You can also see the ISS transiting the Moon in another wonderful photo by Legault.

the zero body problem

"It might be noted here, for the benefit of those interested in exact solutions, that there is an alternative formulation of the many-body problem, i.e., how many bodies are required before we have a problem? G.E. Brown points out that this can be answered by a look at history. In eighteenth-century Newtonian mechanics, the three-body problem was insoluble. With the birth of general relativity around 1910 and quantum electrodynamics in 1930, the two- and one-body problems became insoluble. And within modern quantum field theory, the problem of zero bodies (vacuum) is insoluble. So, if we are out after exact solutions, no bodies at all is already too many!" -- Richard D. Mattuck, A Guide to Feynman Diagrams in the Many-Body Problem

did we say 2012? would you believe...2062? Or 2112? Or 1962?

If I haven't stated it clearly before, let me do so here: the disaster hype around 2012 is a bunch of muddleheaded nonsense. The Mayans themselves didn't believe that some great disaster was due when their "long count" calendar wraps around; it was just time for a big party, same way 2000 was for us.

And no, there will not be some grand alignment with the center of the galaxy on December 21, 2012: the Milky Way is too blobby for the idea of a visual center to be meaningful, and the winter-solstice sun will never actually eclipse the galaxy's central black hole (which shows up as a point-like radio source) -- it doesn't even make its closest alignment in the sky with that black hole for another 200 years, not that this means anything anyway.

So there's no big deal in 2012. And...it seems that maybe the Mayan calendar doesn't actually wrap around in 2012 after all.
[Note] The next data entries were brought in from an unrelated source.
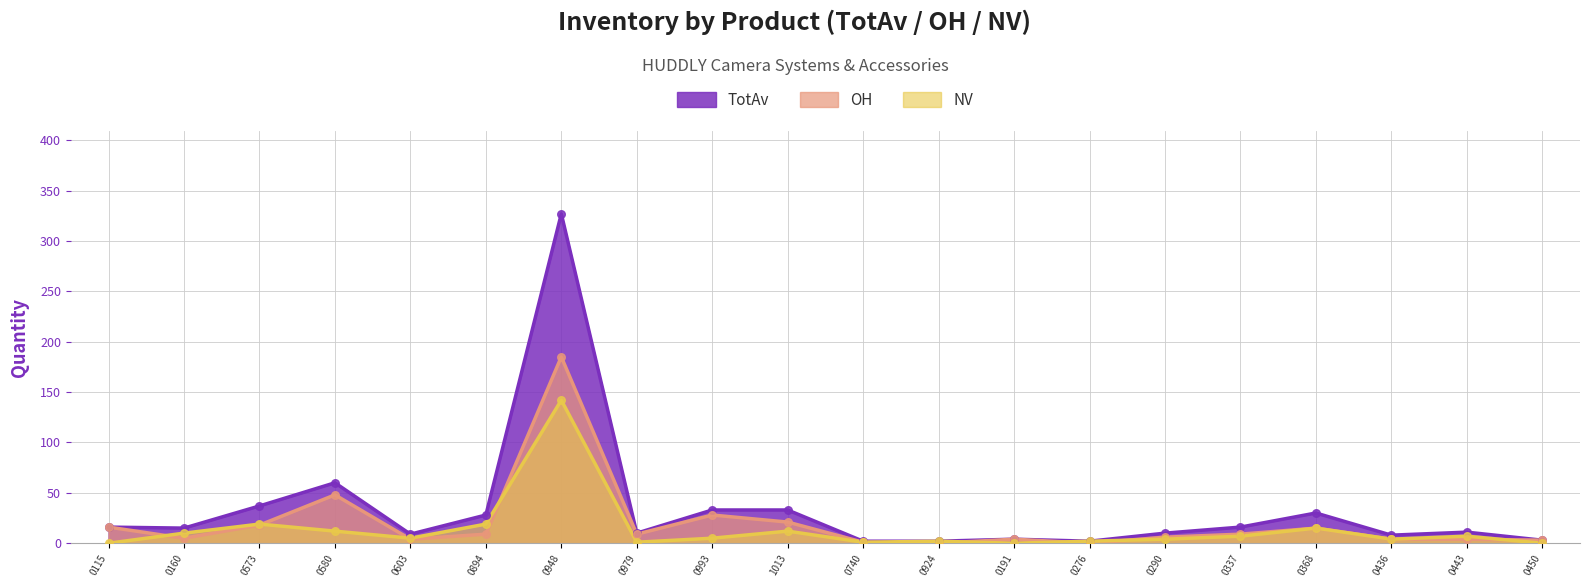

What are all the series names shown in the legend?

TotAv, OH, NV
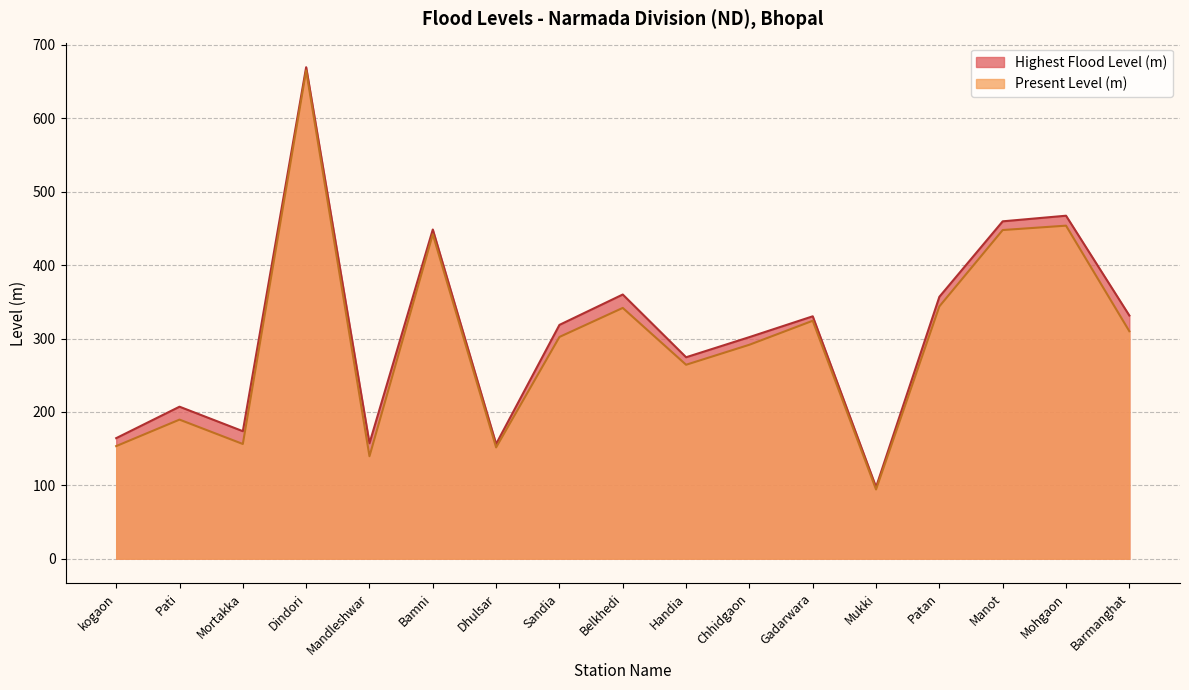

What is the label of the 17th point from the left?

Barmanghat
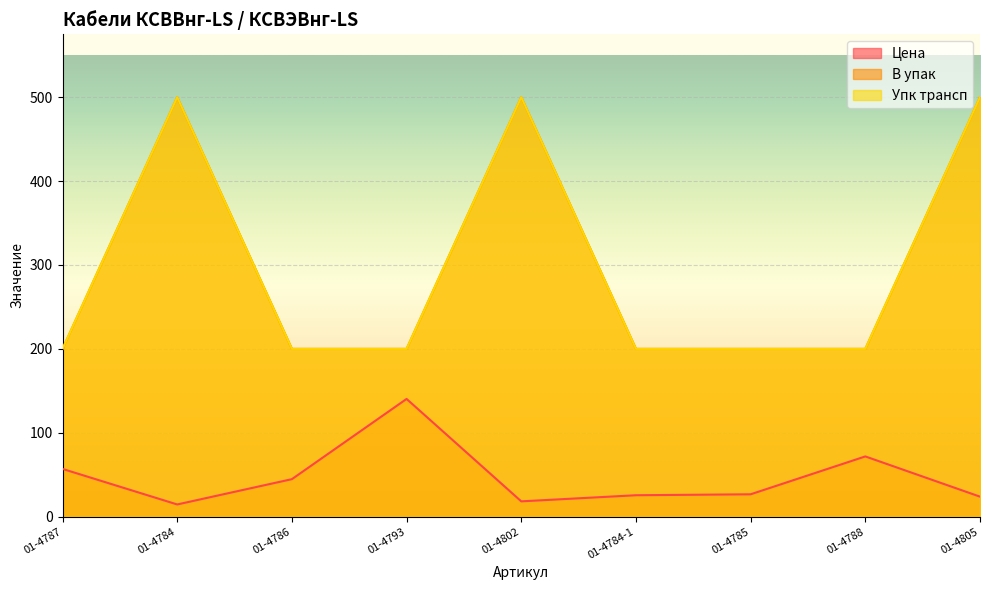

How many series are shown in this chart?

3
A new review of the conversion of the ancient Mayan calendar to our Gregorian one suggests that it may be off by as much as 50 to 100 years. Gerardo Aldana, associate professor at UC Santa Barbara, looked at the arguments anthropologist Floyd Lounsbury made in support of the so-called "GMT constant", and found them wanting, throwing the conversion into doubt.
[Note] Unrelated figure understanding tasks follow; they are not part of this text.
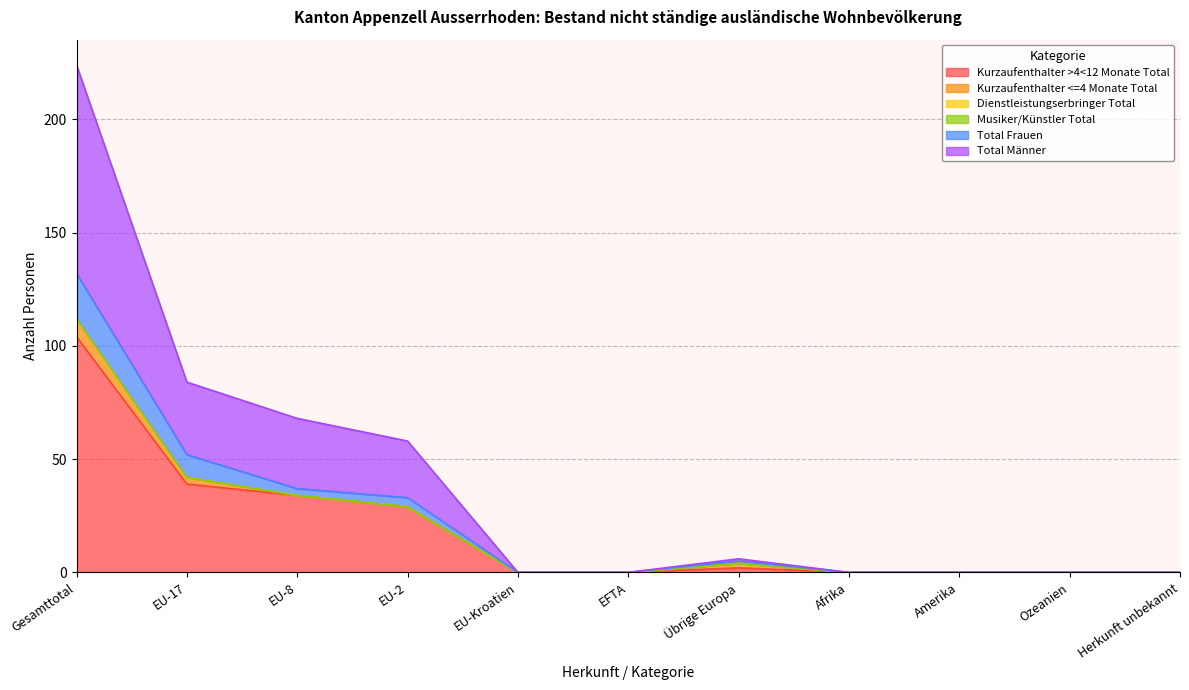

Does the chart have visible grid lines?

Yes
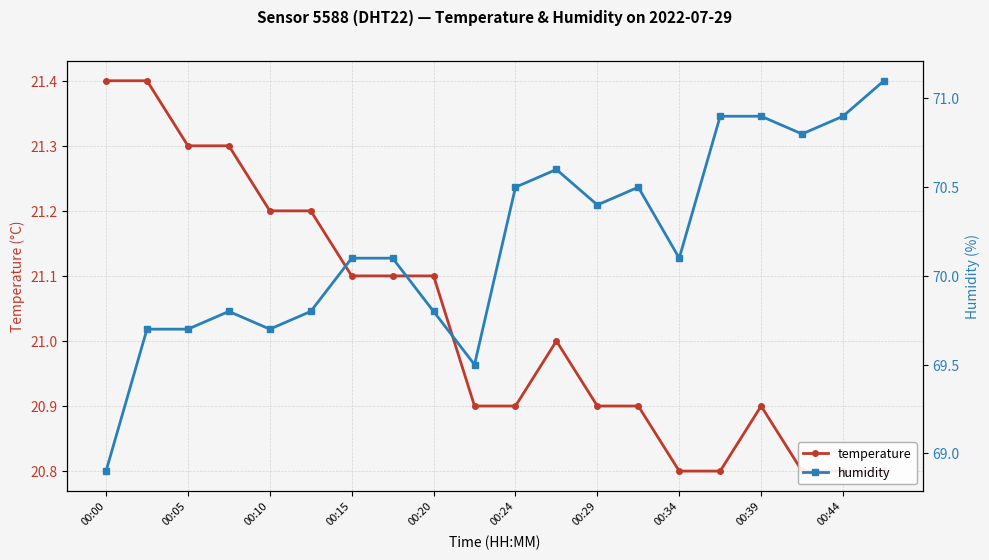

At how many categories does at least one series exceed 47?

20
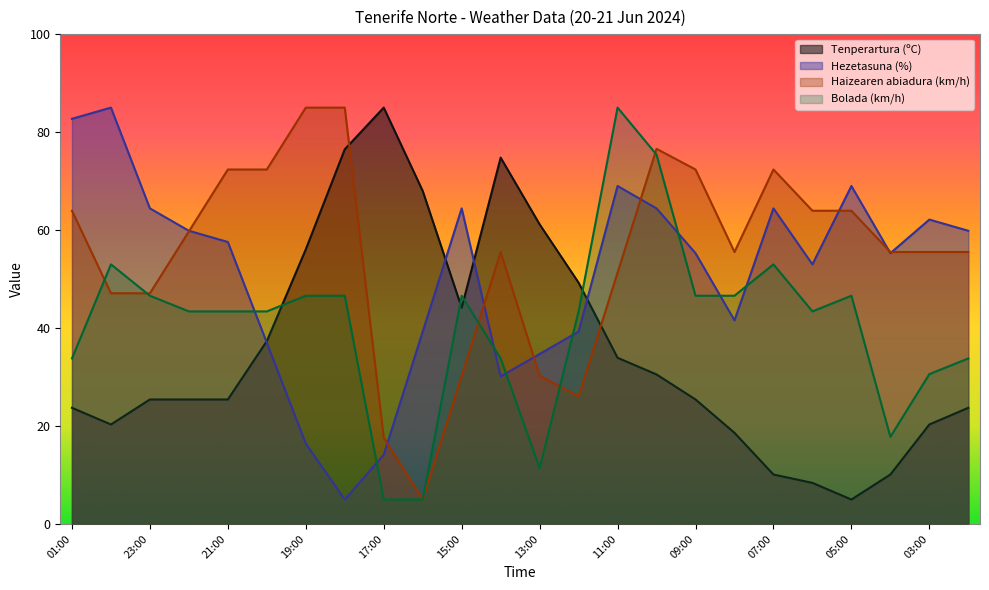

What is the average value of the Hezetasuna (%) series?

51.0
So it might not wrap around until decades from now -- or it might have already happened decades ago. (Rather than taking this as a debunking, I'll bet that at least one 2012 disaster entrepreneur will try to take advantage of this when the world fails to end in 2012, and start hyping some other date for the apocalypse.)

Now, some folks think that 2012 is a convenient time to think about making a change -- just as with a New Year's resolution, there's actually nothing special about January 1, just a social convention. Fine, great, and wonderful: just don't assign unwarranted supernaturalism to the date.

Me, I'll be turning 42 in 2012, and as a big Hitchhiker's Guide to the Galaxy fan that means more to me than any old Mayan calendar. Also, 2012 fits the Law of Fives: 2 + 0 + 1 + 2 = 5, so as a Discordian it's significant. But Mayan prophecy? Astronomical disaster scenarios? Poppycock.